§ Data extract:
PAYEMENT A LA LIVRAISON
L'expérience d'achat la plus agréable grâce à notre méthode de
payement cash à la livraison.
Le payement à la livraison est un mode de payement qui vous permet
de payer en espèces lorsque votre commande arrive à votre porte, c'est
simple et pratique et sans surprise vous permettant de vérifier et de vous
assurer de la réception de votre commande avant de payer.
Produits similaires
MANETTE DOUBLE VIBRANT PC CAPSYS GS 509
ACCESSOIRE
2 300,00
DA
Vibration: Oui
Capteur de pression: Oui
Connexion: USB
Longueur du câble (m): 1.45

§ Task directions:
Your answer must be an exact copy of all the entries.

§ Answer for this exercise:
PAYEMENT A LA LIVRAISON
L'expérience d'achat la plus agréable grâce à notre méthode de
payement cash à la livraison.
Le payement à la livraison est un mode de payement qui vous permet
de payer en espèces lorsque votre commande arrive à votre porte, c'est
simple et pratique et sans surprise vous permettant de vérifier et de vous
assurer de la réception de votre commande avant de payer.
Produits similaires
MANETTE DOUBLE VIBRANT PC CAPSYS GS 509
ACCESSOIRE
2 300,00
DA
Vibration: Oui
Capteur de pression: Oui
Connexion: USB
Longueur du câble (m): 1.45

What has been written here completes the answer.